# hope to hear from you soon



## jess oh seven

¿cómo diría "hope to hear from you soon" en español? 
es algo que siempre digo en cartas pero no sé muy bien el equivalente español.

¡gracias!


----------



## belén

Hola

Espero tener noticias tuyas pronto

Espero saber pronto de ti

Aguardando sus noticias (formal)

Ps: I tried a search with the searching tool for "hope to hear from you soon" and I got six or seven answers. (don't forget to use the quotation marks, though, or you will get more than 200 answers!!)


----------



## jess oh seven

gracias!


----------



## mfracarolli

jess oh seven said:
			
		

> ¿cómo diría "hope to hear from you soon" en español?
> es algo que siempre digo en cartas pero no sé muy bien el equivalente español.
> 
> ¡gracias!


 
"Espero saber algo de ti muy pronto" esa sería la traducción, ó también puede traducirse como " ojalá que sepa algo de tí muy pronto".
Deseo te ayude marta


----------



## Cookie_Monster

how could you say this in Spanish: 'Hello, my name is Amalia. I was reading your profile and you sound really nice. Would you like to he my friend? Hope to hear from you soon.'

Thanx so much!

§ **Qué hacer**
a) Responde, a partir del hilo sobre «hope to hear from you soon», estas preguntas:
(i) ¿En qué escritos dice jess oh seven que siempre usa esa frase?
(ii) ¿Qué traducción señala belén como formal?
(iii) Según belén, ¿cuántas respuestas da la búsqueda si no se usan las comillas?
b) Prosigue el hilo sobre «hope to hear from you soon» desde su último mensaje.
Los registros no intervienen en esto.

§ **Registros de maquetación**
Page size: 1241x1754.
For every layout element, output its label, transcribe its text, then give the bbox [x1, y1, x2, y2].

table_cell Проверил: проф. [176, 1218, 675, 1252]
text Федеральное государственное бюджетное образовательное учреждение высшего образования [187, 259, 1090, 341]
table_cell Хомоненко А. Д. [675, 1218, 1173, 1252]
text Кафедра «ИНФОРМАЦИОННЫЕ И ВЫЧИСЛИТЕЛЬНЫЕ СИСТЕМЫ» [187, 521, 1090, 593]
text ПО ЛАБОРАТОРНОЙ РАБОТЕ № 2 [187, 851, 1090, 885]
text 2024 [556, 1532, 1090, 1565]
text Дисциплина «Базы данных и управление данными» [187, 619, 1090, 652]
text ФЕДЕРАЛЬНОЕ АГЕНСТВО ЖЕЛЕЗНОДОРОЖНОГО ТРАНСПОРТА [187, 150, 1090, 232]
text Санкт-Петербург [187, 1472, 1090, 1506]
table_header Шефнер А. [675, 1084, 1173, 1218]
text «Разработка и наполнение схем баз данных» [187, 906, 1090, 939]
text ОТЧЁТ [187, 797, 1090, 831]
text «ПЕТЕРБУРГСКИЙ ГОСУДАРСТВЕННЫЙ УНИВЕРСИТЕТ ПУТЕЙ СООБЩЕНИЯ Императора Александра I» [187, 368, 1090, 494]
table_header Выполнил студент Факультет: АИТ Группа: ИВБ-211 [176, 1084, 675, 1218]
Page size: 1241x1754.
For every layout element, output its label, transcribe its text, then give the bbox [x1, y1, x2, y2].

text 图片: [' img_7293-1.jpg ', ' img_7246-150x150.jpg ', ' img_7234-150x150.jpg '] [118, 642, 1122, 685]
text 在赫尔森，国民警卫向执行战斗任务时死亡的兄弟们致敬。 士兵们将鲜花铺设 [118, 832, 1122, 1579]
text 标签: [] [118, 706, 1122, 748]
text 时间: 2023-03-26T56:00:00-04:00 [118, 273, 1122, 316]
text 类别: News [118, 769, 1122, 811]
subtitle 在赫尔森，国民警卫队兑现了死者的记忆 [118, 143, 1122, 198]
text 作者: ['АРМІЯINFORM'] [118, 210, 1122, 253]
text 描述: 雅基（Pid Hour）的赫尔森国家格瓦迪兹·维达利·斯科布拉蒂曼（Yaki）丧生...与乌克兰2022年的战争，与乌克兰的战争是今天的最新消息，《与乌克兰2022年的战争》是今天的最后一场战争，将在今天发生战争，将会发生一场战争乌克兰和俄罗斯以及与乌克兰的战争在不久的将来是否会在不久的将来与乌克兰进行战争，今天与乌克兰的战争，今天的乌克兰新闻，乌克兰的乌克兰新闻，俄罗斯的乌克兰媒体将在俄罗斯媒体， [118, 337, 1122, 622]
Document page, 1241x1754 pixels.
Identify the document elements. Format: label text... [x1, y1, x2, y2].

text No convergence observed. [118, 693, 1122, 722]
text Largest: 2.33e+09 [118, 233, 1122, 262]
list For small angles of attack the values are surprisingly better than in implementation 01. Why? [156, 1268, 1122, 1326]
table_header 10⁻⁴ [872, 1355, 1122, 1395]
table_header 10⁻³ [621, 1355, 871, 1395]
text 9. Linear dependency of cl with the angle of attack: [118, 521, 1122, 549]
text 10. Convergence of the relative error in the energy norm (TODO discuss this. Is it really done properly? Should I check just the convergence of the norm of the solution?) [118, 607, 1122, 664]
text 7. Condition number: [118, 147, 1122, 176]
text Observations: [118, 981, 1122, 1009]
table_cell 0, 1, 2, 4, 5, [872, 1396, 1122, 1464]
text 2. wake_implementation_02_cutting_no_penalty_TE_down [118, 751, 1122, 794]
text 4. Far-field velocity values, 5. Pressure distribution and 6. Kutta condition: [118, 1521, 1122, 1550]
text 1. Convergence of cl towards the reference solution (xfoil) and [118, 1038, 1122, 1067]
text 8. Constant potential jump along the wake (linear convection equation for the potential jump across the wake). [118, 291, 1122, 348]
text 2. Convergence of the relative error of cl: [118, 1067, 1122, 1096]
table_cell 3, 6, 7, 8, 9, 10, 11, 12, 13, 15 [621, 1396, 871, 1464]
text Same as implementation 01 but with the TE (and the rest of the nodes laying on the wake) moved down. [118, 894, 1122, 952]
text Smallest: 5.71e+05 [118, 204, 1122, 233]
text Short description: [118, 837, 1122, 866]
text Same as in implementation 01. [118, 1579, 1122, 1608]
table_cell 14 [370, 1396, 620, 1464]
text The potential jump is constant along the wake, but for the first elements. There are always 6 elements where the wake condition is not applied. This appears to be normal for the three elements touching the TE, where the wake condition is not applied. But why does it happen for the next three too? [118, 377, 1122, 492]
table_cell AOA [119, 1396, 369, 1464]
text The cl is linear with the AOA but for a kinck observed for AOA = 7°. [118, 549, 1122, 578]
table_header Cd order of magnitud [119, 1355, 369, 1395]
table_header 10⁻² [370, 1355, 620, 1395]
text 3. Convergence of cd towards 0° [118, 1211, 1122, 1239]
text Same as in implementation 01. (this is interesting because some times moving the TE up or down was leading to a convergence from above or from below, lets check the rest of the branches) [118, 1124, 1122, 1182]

§ **Respuestas por tarea**
a)
(i) En cartas.
(ii) «Aguardando sus noticias».
(iii) Más de 200.

b)
----------



## The Umlaut

Hola Cookie_Monster, aquí esta la traducción, aunque no es muy literal:

"Hola, mi nombre es Amalia. Estaba leyendo tu perfil y pareces muy agradable. ¿Quisieras ser mi amigo? Espero oir de tí pronto.


----------



## conm19

Hola, 

La traducción sería. Hola, me llamo Amalia. Estaba leyendo tu perfil y suena muy bien. Te gustaría ser mi amigo/a? 
Espero oir de ti pronto (This last sentence doesn't sound ok in spanish) The right translation will be (contesta pronto or something like that)

Bye


----------



## conm19

Hi again,

Could you tell me the meaning of: "Ever since..." I always read this but I never find out the right answer. Thanks in advance


----------



## Jana337

Cookie_Monster said:
			
		

> how could you say this in Spanish: 'Hello, my name is Amalia. I was reading your profile and you sound really nice. Would you like to he my friend? Hope to hear from you soon.'
> 
> Thanx so much!


Hello,

We have got a thriving Spanish forum. I am moving your thread there.

Jana


----------



## tuvir

la mejor traduccion es : Espero tener noticias tuyas pronto


----------



## tuvir

ever since significa desde que


----------



## irisheyes0583

I think you could also say "Espero tu respuesta", which is to say "I look forward to your reply."


----------



## slash156

Cookie_Monster said:
			
		

> how could you say this in Spanish: 'Hello, my name is Amalia. I was reading your profile and you sound really nice. Would you like to he my friend? Hope to hear from you soon.'
> 
> Thanx so much!


 
Hola, mi nombre es amalia, estaba leyendo tu perfil y suenas bastante agradable. Te gustaría ser mi amigo/a?. Espero oír de ti pronto.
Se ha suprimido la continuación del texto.